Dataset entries
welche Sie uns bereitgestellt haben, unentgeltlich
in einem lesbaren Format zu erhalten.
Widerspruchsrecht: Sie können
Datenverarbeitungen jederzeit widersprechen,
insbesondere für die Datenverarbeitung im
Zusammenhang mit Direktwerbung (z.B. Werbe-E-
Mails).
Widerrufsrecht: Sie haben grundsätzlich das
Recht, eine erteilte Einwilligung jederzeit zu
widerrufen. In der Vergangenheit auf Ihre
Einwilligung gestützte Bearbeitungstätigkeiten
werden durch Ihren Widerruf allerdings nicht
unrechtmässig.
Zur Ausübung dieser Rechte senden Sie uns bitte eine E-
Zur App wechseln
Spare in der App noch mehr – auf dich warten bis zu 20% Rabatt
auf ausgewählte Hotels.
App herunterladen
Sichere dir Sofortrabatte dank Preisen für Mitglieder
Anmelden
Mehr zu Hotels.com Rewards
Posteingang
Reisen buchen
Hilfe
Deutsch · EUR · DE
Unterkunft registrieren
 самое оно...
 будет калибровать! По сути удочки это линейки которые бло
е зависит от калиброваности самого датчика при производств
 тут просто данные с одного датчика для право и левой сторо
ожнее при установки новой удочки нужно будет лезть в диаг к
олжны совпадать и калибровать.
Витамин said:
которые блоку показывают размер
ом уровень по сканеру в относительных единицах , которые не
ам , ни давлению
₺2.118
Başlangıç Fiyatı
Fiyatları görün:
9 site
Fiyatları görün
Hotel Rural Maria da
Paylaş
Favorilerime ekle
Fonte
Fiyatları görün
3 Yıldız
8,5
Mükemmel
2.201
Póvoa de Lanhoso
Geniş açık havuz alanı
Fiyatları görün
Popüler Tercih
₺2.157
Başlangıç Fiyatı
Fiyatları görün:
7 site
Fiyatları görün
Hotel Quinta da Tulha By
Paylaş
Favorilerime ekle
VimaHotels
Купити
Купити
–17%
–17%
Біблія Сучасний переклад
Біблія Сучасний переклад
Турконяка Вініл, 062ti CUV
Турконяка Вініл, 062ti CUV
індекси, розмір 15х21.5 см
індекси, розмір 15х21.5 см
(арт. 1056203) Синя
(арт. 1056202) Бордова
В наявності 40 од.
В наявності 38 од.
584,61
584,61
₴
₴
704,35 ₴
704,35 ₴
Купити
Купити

» **What to produce**: Set down every entry again, exactly as written.

» **Response below**:
welche Sie uns bereitgestellt haben, unentgeltlich
in einem lesbaren Format zu erhalten.
Widerspruchsrecht: Sie können
Datenverarbeitungen jederzeit widersprechen,
insbesondere für die Datenverarbeitung im
Zusammenhang mit Direktwerbung (z.B. Werbe-E-
Mails).
Widerrufsrecht: Sie haben grundsätzlich das
Recht, eine erteilte Einwilligung jederzeit zu
widerrufen. In der Vergangenheit auf Ihre
Einwilligung gestützte Bearbeitungstätigkeiten
werden durch Ihren Widerruf allerdings nicht
unrechtmässig.
Zur Ausübung dieser Rechte senden Sie uns bitte eine E-
Zur App wechseln
Spare in der App noch mehr – auf dich warten bis zu 20% Rabatt
auf ausgewählte Hotels.
App herunterladen
Sichere dir Sofortrabatte dank Preisen für Mitglieder
Anmelden
Mehr zu Hotels.com Rewards
Posteingang
Reisen buchen
Hilfe
Deutsch · EUR · DE
Unterkunft registrieren
 самое оно...
 будет калибровать! По сути удочки это линейки которые бло
е зависит от калиброваности самого датчика при производств
 тут просто данные с одного датчика для право и левой сторо
ожнее при установки новой удочки нужно будет лезть в диаг к
олжны совпадать и калибровать.
Витамин said:
которые блоку показывают размер
ом уровень по сканеру в относительных единицах , которые не
ам , ни давлению
₺2.118
Başlangıç Fiyatı
Fiyatları görün:
9 site
Fiyatları görün
Hotel Rural Maria da
Paylaş
Favorilerime ekle
Fonte
Fiyatları görün
3 Yıldız
8,5
Mükemmel
2.201
Póvoa de Lanhoso
Geniş açık havuz alanı
Fiyatları görün
Popüler Tercih
₺2.157
Başlangıç Fiyatı
Fiyatları görün:
7 site
Fiyatları görün
Hotel Quinta da Tulha By
Paylaş
Favorilerime ekle
VimaHotels
Купити
Купити
–17%
–17%
Біблія Сучасний переклад
Біблія Сучасний переклад
Турконяка Вініл, 062ti CUV
Турконяка Вініл, 062ti CUV
індекси, розмір 15х21.5 см
індекси, розмір 15х21.5 см
(арт. 1056203) Синя
(арт. 1056202) Бордова
В наявності 40 од.
В наявності 38 од.
584,61
584,61
₴
₴
704,35 ₴
704,35 ₴
Купити
Купити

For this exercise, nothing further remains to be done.